O cerco vai se fechando e os agentes políticos do horror
partem para movimentos agônicos de tudo ou nada, calculando variáveis que vão
desde a hegemonia política à economia, passando, sobretudo, pela batalha de
comunicação nas redes sociais, a nova arena da disputa por influência global.
Acossado por um processo de impeachment que ninguém sabe
muito bem se pode ou não prosperar no Senado, Donald Trump resolveu arregaçar
as mangas e se precaver promovendo aquilo que a imprensa internacional mais
ama: uma crise bélica em que as opiniões políticas se estilhaçam como
fragmentos de granada.
É um movimento muito bem pensado, mas que aposta no caos do
discurso para ganhar espaço político. Explico: enquanto a opinião pública
internacional ficar especulando sobre as razões de Trump assassinar o general
iraniano Qasem Soleimani e mais dois milicianos iraquianos no aeroporto de
Bagdá - eles também têm milícias -, o rolo compressor da espionagem, do
aparelhamento judicial, das sanções, do protecionismo e do fanatismo ocidental
revestido de ódio vai prosseguir impávido e turbinado pela couraça do novo
assunto galvanizante.
Depois de muito citarmos James Carville e seu “é a economia,
estúpido”, é hora de começarmos a citar Chacrinha: “eu não vim para explicar,
eu vim para confundir”, ou, pelo menos, adaptar para: “é a comunicação,
estúpido”.
--------
Instruções do exercício >>
1. Redigite o trecho do texto sobre Trump e Soleimani que vai de "Acossado por um" até "fragmentos de granada.".
2. No texto sobre Trump e Soleimani, em que lugar o general iraniano foi morto?
3. Prossiga com o texto sobre Trump e Soleimani a partir do ponto em que ele para.

Dados coletados >>
--------
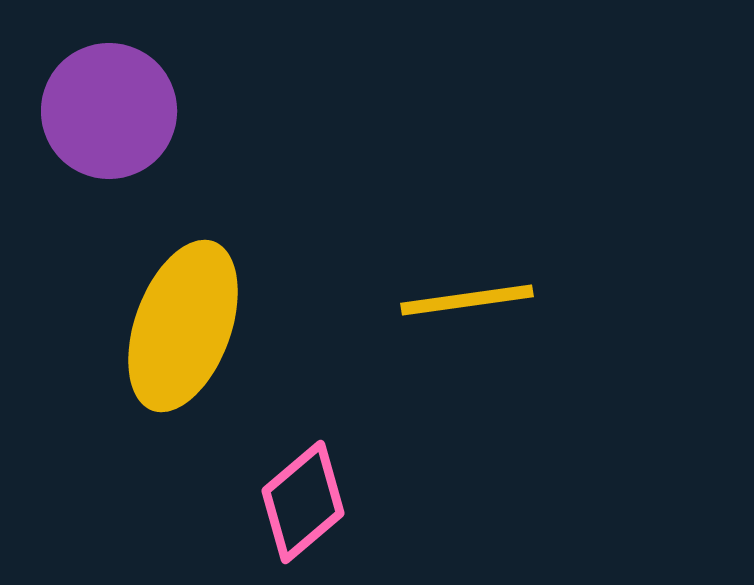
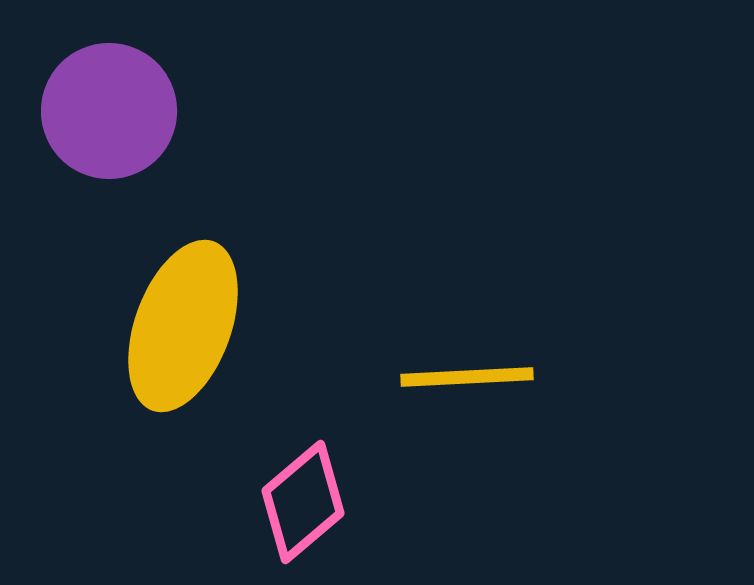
yellow line: moved 77 px down; rotated 5 degrees clockwise
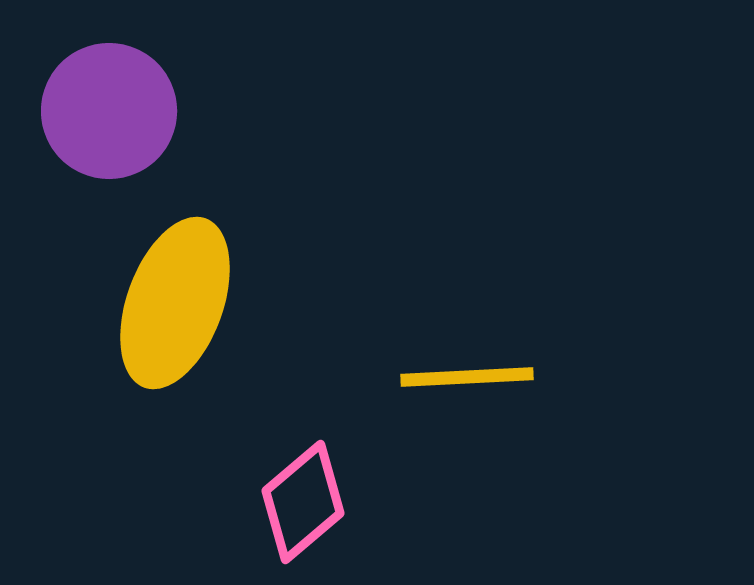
yellow ellipse: moved 8 px left, 23 px up
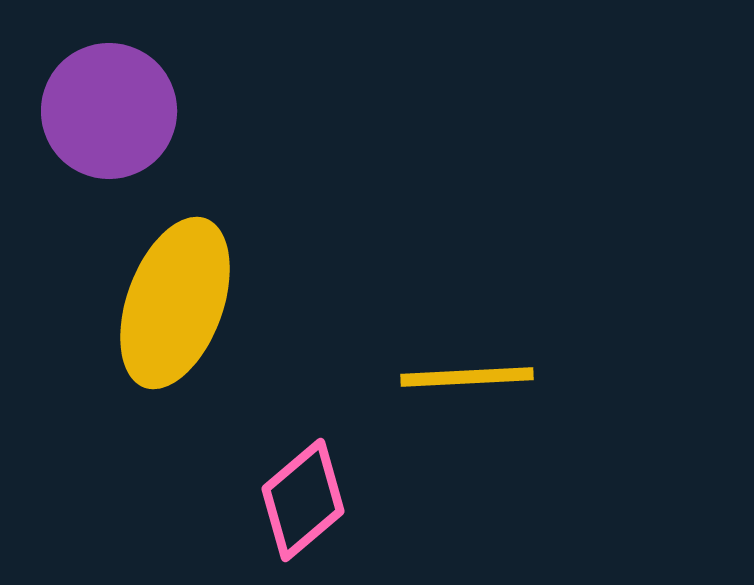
pink diamond: moved 2 px up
--------
Respostas das tarefas >>
1.
Acossado por um processo de impeachment que ninguém sabe
muito bem se pode ou não prosperar no Senado, Donald Trump resolveu arregaçar
as mangas e se precaver promovendo aquilo que a imprensa internacional mais
ama: uma crise bélica em que as opiniões políticas se estilhaçam como
fragmentos de granada.

2. No aeroporto de Bagdá.

3.
O general iraniano assassinado por Trump era uma estrela no
Instagram. Isso certamente assustou mais os engenheiros da guerra que o fato de
ele ser o general mais admirado do Irã. Em tempo de redes sociais e fake news,
o exercício da influência política migrou da disputa rudimentar por petróleo ou
dólares para o campo de guerra da comunicação digital. E eles irão matar por
isso, como ficou claro com mais este atentado terrorista de Trump e com o
atentado terrorista de Eduardo Fauzi, ídolo conceitual das jornadas de 2013 no
Brasil.
O terrorismo de Estado está em alta, nos EUA, no Brasil e em
boa parte do mundo. E ele se reaclimatou no Brasil, entre outras coisas, com o
forro eficiente da premonição reversa, dispositivo retórico do universo Steve
Bannon: lança-se o medo, através de especulações sobre o possível terrorismo de
movimentos sociais populares, sindicatos e partidos (MST, MTST, CUT, PT),
instala-se um discurso institucional para combatê-lo (Moro e seu projeto anticrime)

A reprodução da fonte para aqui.